On Sun, Mar 31, 2019 at 8:43 AM Lawrence Crowell <
goldenfieldquaterni...@gmail.com> wrote:


> > An antenna or any receiver of electromagnetic waves in effect measures
> the displacement of electrons or equivalently a current is produced.
>

A radio receiver detects the power in a AC circuit, and that is the Root
Mean Square voltage times the Root Mean Square current. Unlike LIGO radios
don't detect peak to peak values.

> A gravitational wave is measured according to strain, but a strain
> through distance has an energy content as well.
>

Yes but LIGO detects the peak to peak displacement of a wave not its power
or energy as cameras and radios do. And that means LIGO's ability to detect
wave producing things is reduced with distance much more slowly than with
telescopes that deal with electromagnetic waves. Peak-to peak displacement
is proportional to the Root Mean Square of the wave and the RMS is
proportional to the square root of the power.
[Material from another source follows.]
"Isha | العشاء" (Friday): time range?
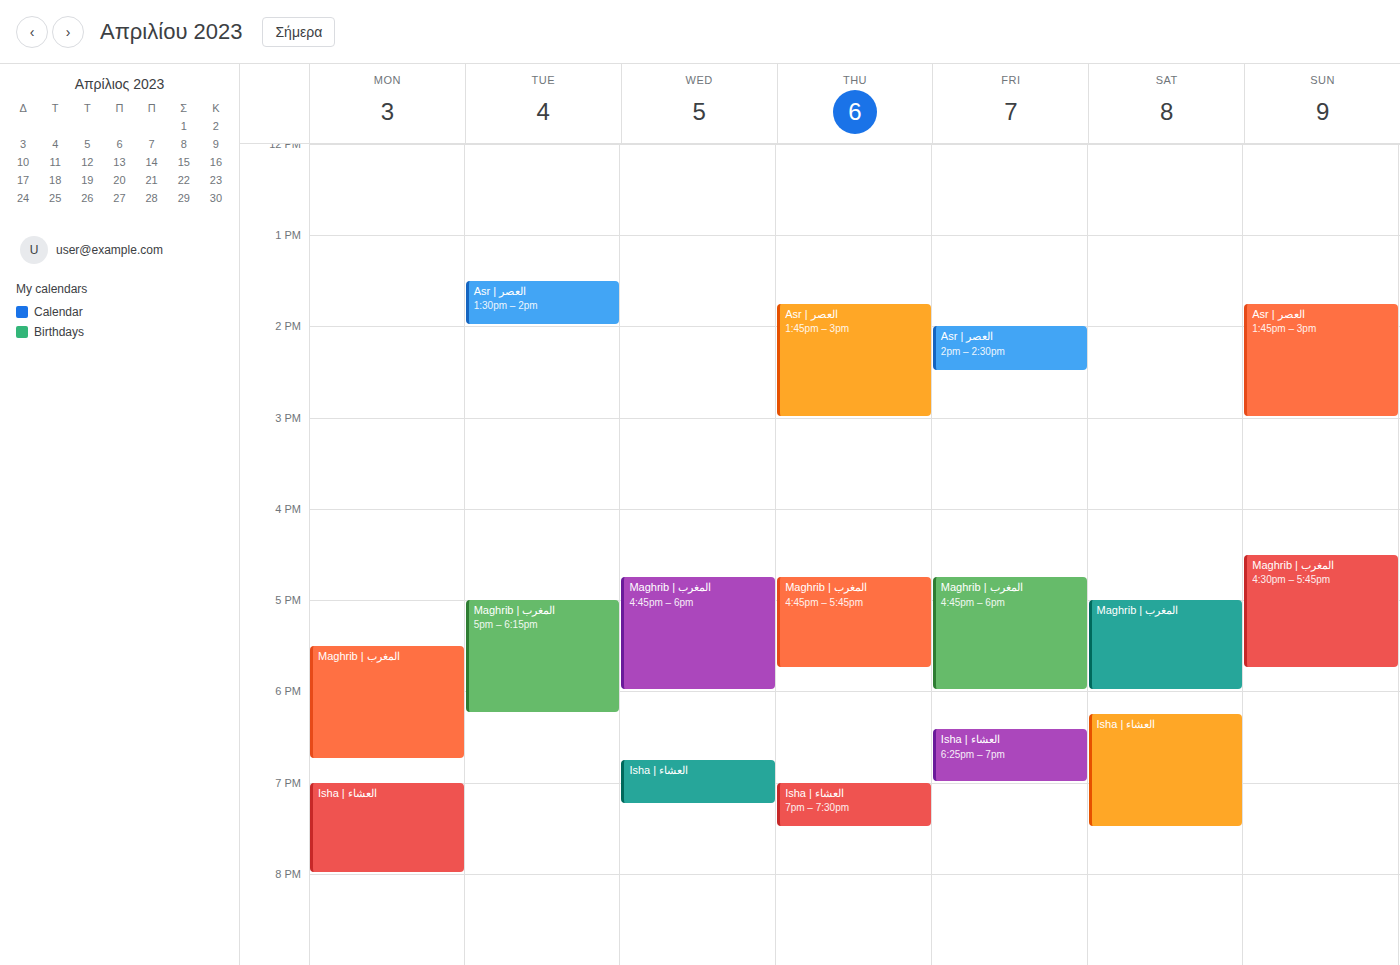
6:25 PM to 7:00 PM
So if there is 4 times less
power in the gravitational wave (because the source is twice as far away)
the peak to peak displacement is only reduced by a factor of 2.

> So gravitational waves have intensities that drops with the square of the
> distance


I'm not disputing that, but that fact is not inconsistent with the fact
that LIGO's ability to detect gravitational wave sources only decreases
linearly with distance because with LIGO the key thing is peak to peak
displacement of the wave not its intensity.